Inclusion and exclusion criteria
| Inclusion criteria | Exclusion criteria |
| Willing and able to give informed consent for participation in the study | Negative qualitative HBV DNA if HBeAg negative |
| Hepatitis B infected (HBsAg confirmed positive and qualitative HBV DNA positive in HBeAg-negative mothers) | HIV positive or on immunosuppressive therapy for other illnesses |
| Female, 16–49 years | Elevated creatinine (>1 mg/dL) |
| EGA 12–20 weeks at start TDF | Abnormal serum phosphate (<2.4 and >4.5 mg/dL) |
| Willing to take TDF daily during pregnancy | History of kidney disease |
| Plans to deliver at SMRU | History of pregnancy complications |
EGA, estimated gestational age; HBeAg, hepatitis B e antigen; HBsAg, hepatitis B surface antigen; SMRU, Shoklo Malaria Research Unit; TDF, tenofovir disoproxil fumarate.
Figure 2Schematic reproduction of the study design.
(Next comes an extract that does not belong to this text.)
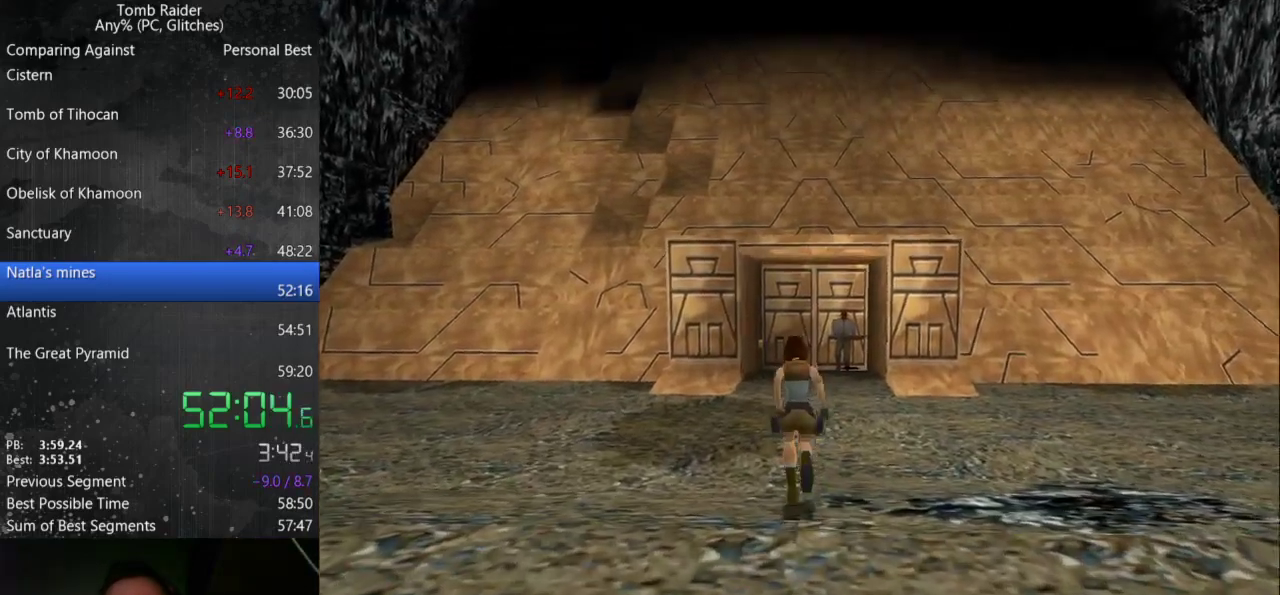
{"keys": ["up"], "events": [[133, "jump", "up"]]}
ALT, alanine aminotransferase; Cr, creatinine; EGA, estimated gestational age; HBeAg, hepatitis B envelope antigen; HBIG, hepatitis B immunoglobulins; HBsAg, hepatitis B surface antigen; HBV, hepatitis B virus; TDF, tenofovir disoproxil fumarate.
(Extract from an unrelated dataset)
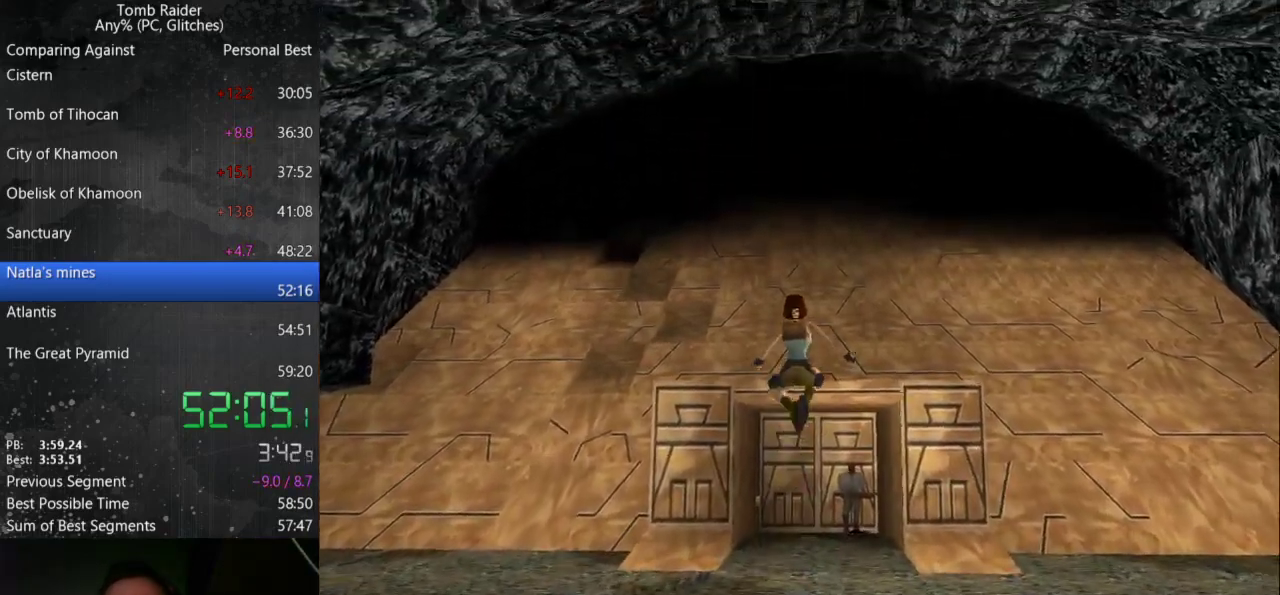
{"keys": ["left", "up"], "events": [[400, "left", "down"]]}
Overview of measurements and interventions per visit
| Procedures | Visits timing | ||||||
| Start | Monthly visits | Delivery | 1 month PP | 2 months PP | 4 months | 6 months PP | |
| On TDF | On TDF | Stop TDF | End mother | End infant | |||
| Eligibility checklist | X | ||||||
| Informed consent | X | ||||||
| Ultrasound | X | X | X | ||||
| Demographics | X | ||||||
| Medical history | X | ||||||
| Physical examination | X | X | X | X | X | ||
| HBsAg/HBeAg | X | ||||||
| HBV DNA | X | X | X | X | |||
| Creatinine | X | X | X | X | |||
| Serum phosphate | X | X | |||||
| ALT | X | X | X | X | X* | ||
| TDF concentration | X† | ||||||
| Cord HBsAg/HBV DNA | X† | ||||||
| Infant HBsAg | X‡ | ||||||
| Pill count | X | X | X | ||||
| Adverse event assessments | X | X | X | ||||
| Infant anthropometry | X | X | X | X | X | ||
| Infant neurodevelopment | X | ||||||
| Adherence survey | X | X | X | ||||
| Infant HB vaccination | X§ | X | X | X | |||
*Follow-up will continue if suspected or confirmed flare.
†Cord blood sample.
‡Venepuncture sample blood and only for hepatitis B surface antigen (HBsAg).
§If mother hepatitis B e antigen (HBeAg) positive also hepatitis B immunoglobulins (HBIG).
ALT, alanine aminotransferase; HBV, hepatitis B virus; PP, post partum; TDF, tenofovir disoproxil fumarate.